> PROMPT: Sift the material for lines containing "text", and return them.

── ENTRIES SUPPLIED

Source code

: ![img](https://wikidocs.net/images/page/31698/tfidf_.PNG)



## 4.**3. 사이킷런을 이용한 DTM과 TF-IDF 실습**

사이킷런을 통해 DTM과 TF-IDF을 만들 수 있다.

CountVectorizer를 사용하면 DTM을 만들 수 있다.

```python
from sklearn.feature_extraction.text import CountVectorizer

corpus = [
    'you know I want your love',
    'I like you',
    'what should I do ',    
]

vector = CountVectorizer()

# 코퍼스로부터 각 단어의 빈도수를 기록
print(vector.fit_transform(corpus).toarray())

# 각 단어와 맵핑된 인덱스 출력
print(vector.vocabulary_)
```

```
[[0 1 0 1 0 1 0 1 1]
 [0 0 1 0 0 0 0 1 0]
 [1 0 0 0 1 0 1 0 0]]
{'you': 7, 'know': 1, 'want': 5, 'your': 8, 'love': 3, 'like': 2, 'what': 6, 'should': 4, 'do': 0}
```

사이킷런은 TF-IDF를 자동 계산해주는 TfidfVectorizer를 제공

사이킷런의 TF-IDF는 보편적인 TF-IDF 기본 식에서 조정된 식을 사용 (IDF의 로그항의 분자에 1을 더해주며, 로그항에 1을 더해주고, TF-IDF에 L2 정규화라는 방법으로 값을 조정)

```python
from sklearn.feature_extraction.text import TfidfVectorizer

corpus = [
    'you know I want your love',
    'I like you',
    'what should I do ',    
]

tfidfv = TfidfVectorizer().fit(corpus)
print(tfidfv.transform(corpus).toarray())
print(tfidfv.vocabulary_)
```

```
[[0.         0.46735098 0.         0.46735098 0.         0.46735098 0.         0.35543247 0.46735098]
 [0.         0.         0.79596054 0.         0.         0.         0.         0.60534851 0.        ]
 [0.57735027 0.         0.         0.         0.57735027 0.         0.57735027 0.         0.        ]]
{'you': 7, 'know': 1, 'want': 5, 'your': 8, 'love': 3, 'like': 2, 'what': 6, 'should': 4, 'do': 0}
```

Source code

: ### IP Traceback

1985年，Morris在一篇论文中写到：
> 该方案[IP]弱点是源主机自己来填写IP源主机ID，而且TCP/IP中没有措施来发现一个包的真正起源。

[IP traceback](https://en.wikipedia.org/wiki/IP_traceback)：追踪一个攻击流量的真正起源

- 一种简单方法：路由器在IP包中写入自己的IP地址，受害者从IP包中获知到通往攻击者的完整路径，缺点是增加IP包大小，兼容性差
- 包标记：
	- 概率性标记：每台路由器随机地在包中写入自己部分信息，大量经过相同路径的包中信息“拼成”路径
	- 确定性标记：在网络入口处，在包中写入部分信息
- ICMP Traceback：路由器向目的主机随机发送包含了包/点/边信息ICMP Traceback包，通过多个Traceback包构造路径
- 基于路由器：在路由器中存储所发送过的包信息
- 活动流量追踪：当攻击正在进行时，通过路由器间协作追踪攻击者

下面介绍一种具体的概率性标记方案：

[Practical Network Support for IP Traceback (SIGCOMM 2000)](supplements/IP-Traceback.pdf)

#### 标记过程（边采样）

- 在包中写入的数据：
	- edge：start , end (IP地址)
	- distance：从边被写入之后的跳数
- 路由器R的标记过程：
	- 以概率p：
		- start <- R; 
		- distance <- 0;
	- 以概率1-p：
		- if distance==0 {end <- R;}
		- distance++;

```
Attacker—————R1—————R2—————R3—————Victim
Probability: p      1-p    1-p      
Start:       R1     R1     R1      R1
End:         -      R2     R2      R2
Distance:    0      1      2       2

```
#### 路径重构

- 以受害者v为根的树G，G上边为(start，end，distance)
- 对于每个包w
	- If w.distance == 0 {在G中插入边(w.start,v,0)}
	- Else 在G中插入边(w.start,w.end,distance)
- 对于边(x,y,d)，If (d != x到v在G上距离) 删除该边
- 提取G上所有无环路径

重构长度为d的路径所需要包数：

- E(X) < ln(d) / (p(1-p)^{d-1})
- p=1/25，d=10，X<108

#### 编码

────

> ANSWER SECTION:
from sklearn.feature_extraction.text import CountVectorizer
from sklearn.feature_extraction.text import TfidfVectorizer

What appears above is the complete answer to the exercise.